В тот же миг Горька, как был — в рубашке, трусах и сандалиях — очутился в воде. За ним бросились в воду Вовка и Юрка.
— Тимка! Тимка! Держись, Тимка! — подбадривал Горька, разрезая воду, как щука.
— Тимка! Держись! — отчаянно кричали Вовка и Юрка, изо всех сил работая руками и ногами.
Женька не умел плавать, но вбежал в воду по горло и протянул руки:
— Тимка! Да Тимка же!
Тут Утенку удалось высвободить ноги, и он, бестолково барахтаясь и вопя, поплыл к берегу. Ребята сомкнулись вокруг него, Горька плыл последним, то и дело угрожающе оборачиваясь назад.
А когда, толкаясь локтями, все выскочили, как из кипятка, на берег, увидели: на утенковых ногах прилипли спутанные, похожие на пучки длинных тонких зеленых волос, водоросли.

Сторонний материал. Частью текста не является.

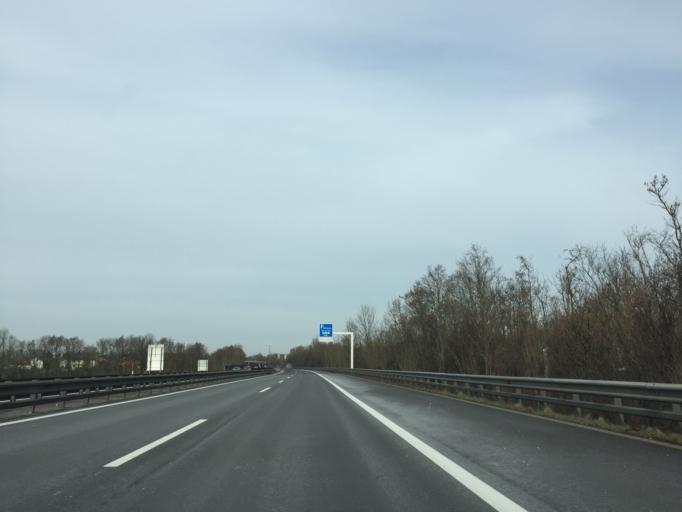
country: AT
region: Upper Austria
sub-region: Politischer Bezirk Ried im Innkreis
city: Ried im Innkreis
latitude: 48.2553
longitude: 13.5139
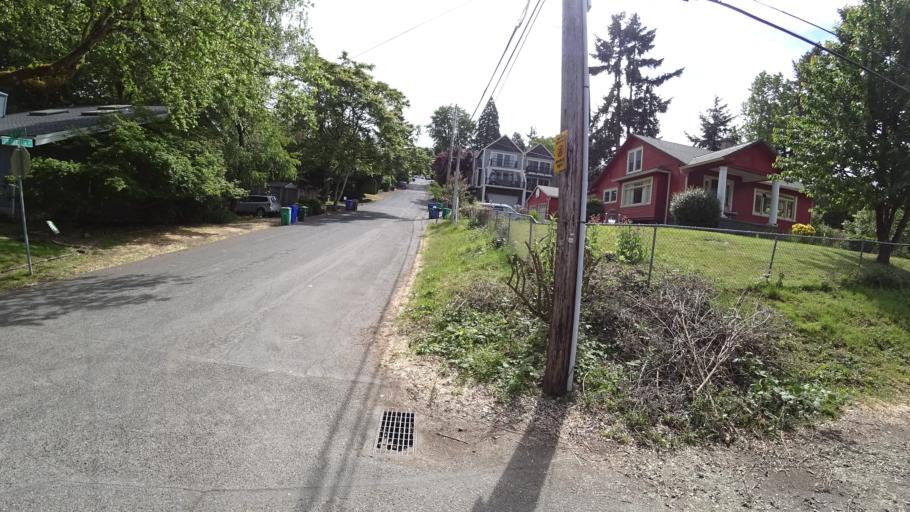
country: US
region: Oregon
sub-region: Clackamas County
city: Lake Oswego
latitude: 45.4611
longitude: -122.6870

— Т-тина… — заикаясь сказал Утенок.
— Верно — тина, — подтвердил Горька, потрогав для верности рукой. — А… осьминог?
— Его… нет! — обрадовался Утенок. — Это я его сам… изобрел.
Горька понял не сразу:
— Совсем нет?
— Н-нет.
— А как же объявление?
— Я… написал, чтоб сома… ловить.
— Эх, ты, — сказал Горька, и лицо его сразу стало скучным. — Я так и знал. И ошибка еще там — «осьменог»… Эх, ты — «осьменог»…
И вдруг он влепил такого пинка Утенку, что тот кувыркнулся в траву, но — не обиделся: сидел и улыбался, хоть по щекам и текли слезы. А ребятам при взгляде на Утенка стало отчего-то радостно. Один только мокрый, тяжело дышавший Горька отвернулся и принялся стягивать через голову рубашку.